America’s Undimmed Global Culture
NEW YORK – Amanda Gorman’s remarkable performance of her poem “The Hill We Climb” at US President Joe Biden’s inauguration touched millions
That was reason enough for a leading Dutch publisher to commission a prominent novelist to prepare a translation. But the choice of Marieke Lucas Rijneveld, an International Booker Prize-winning novelist who is white and identifies as nonbinary, provoked an immediate protest by black activists in the Netherlands. They demanded that Gorman, an African-American, be translated by a black person. Picking a white translator caused one of the protesters “pain.” Rijneveld withdrew from the project.
Meanwhile, on the other side of the world, in Japan, local followers of QAnon, an American far-right conspiracy theory, are adding their own zany fabulations to the shared belief that Donald Trump was robbed of his presidency. Japanese QAnon supporters are convinced that sinister foreigners are ruling Japan behind the scenes, and that the imperial family was responsible for everything from the atom bomb to the devastating earthquake of 2011. If that isn’t odd enough, one group of Japanese QAnon adherents idolizes the disgraced former US army general Michael Flynn.
For better or worse, the influence of American culture remains as strong as ever. In this respect, at least, reports of US decline are wildly exaggerated.
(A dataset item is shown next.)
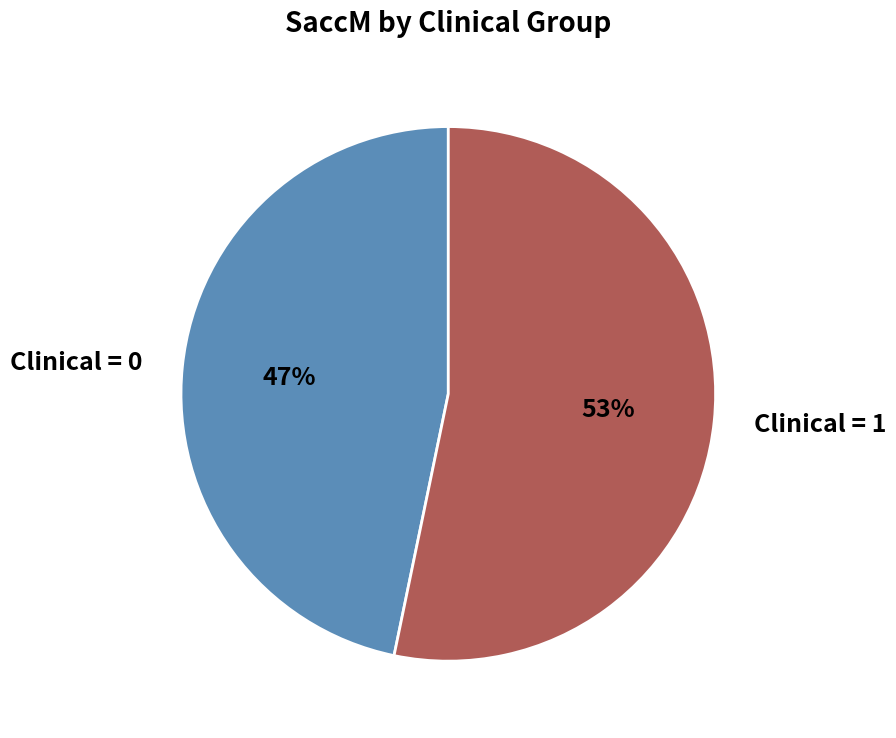

Is there any slice that represents more than half of the pie?

Yes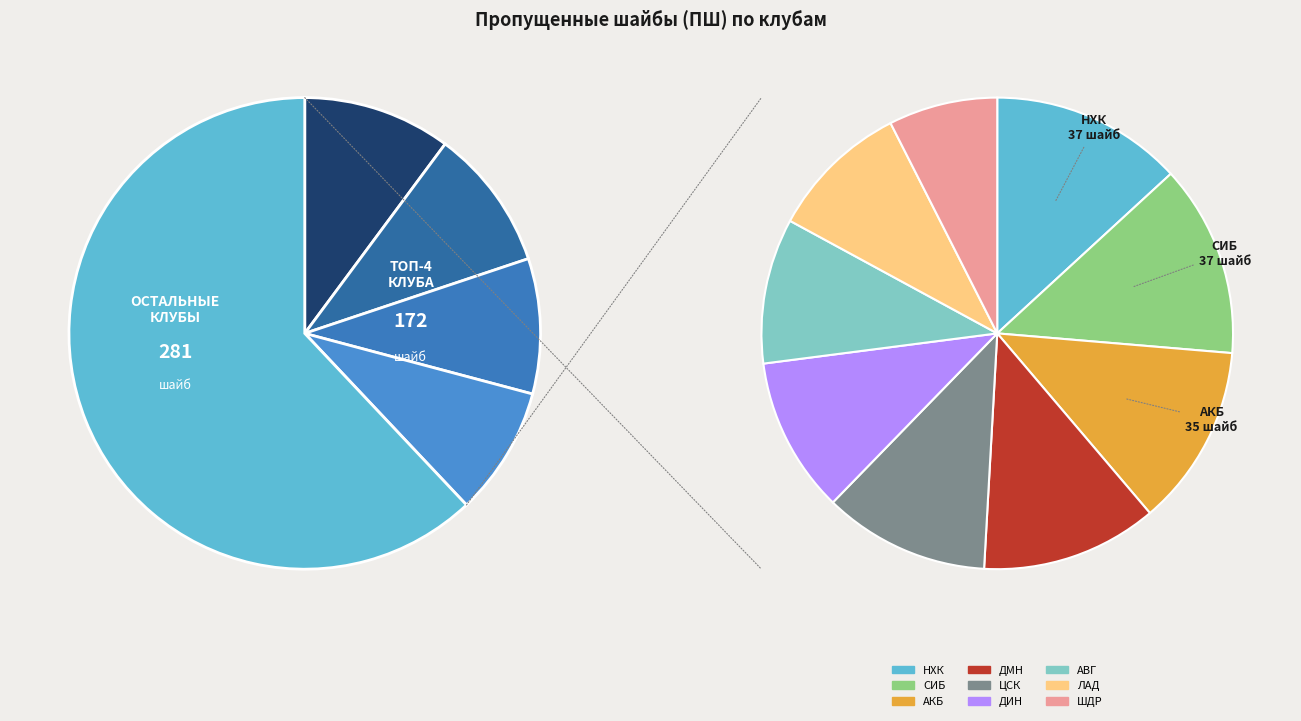

How many segments does this pie chart have?

13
Even with the rise of China, the vast wealth of the European Union, and the embarrassing spectacle of the Trump presidency, people around the world still look to America for their cultural and political cues.
It used to be people on the right who most feared American cultural influence. Prewar cultural conservatives in Europe and Japan deplored the vulgarity of American commercialism, the rootlessness of its multiracial immigrant society, and the raucous liberalism of its political institutions. The US example was a threat to social order, ethnic homogeneity, and high culture. Of course, political extremes find common ground. The far left deplores the global reach of America’s capitalist culture – “Coca-Colonization” – just as much.
In fact, along with Coca-Cola, one of America’s most successful exports over the years has been the culture of protest. It was the American Revolution, after all, that inspired the French Revolution. In the 1960s, students all over the world demonstrated against “American imperialism” and the Vietnam War, but they followed the example of students at Berkeley and Columbia. They listened to American protest songs. And sometimes, as with Andreas Papandreou of Greece, anti-American politicians picked up many of their ideas at American universities.
The chief attraction of the United States, despite its many institutional flaws, its history of racism, and its spasms of moral hysteria, has been the promise of greater freedom: economic, political, artistic, and sexual. That is why left-wing refugees from Nazi Germany often chose to move to the US in the 1930s and 1940s, while more conservative refugees preferred to settle in Britain.
The question today is whether the current wave of US influence promises more freedom or less. Some might argue that the “critical race theory” and gender politics now roiling American university campuses and the liberal media expand the scope of freedom, especially for sexual and racial minorities. But much of this is rooted in the specific traumas of American history, just as the insistence on public atonement is linked to particular American religious traditions.
Can these aspects of American culture be projected neatly onto societies in other parts of the world? Do American obsessions with “identity” and “representation” carry the same meaning in countries with very different histories? Why must Gorman’s poem be translated by a Dutch person of color? Why should a French high school named for a French female mathematician (Sophie Germain) be renamed for an African-American activist (Rosa Parks)?
One might also wonder whether removing books by classic Western authors from classrooms in the name of social justice and “decolonization” will expand our freedom. This, too, is unquestionably a form of protest culture. But the ideological zeal fueling so much activism in America about race, gender, and identity has echoes of popular movements in the past: puritanism, quasi-religious fervor, intellectual intolerance – in short, the opposite of more freedom.
Extremism on the left is being inflamed and indeed mirrored on the right. If the waves of “woke culture” are washing over universities and liberal media in countries outside the US, so are the often more horrifying effects of right-wing madness, of what the historian Richard Hofstadter famously called “the paranoid style in American politics.”
The example of Trump and his illiberal, anti-immigrant, openly racist rhetoric has already inspired a host of authoritarian politicians emerging from the margins of once-robust liberal democracies. The growth of QAnon in Japan is the clearest case of the American paranoid style spreading overseas.
One can, and perhaps should, take the optimistic view that moral panics in the US blow over; reason will once again prevail. It could be that the Biden era will take the sting out of Trumpism, and the tolerance for which American intellectual life has often been admired will be reinvigorated. This might even happen while the noxious effects of American influence still rage in other countries. For the sake of America and the world, one can only hope it happens soon.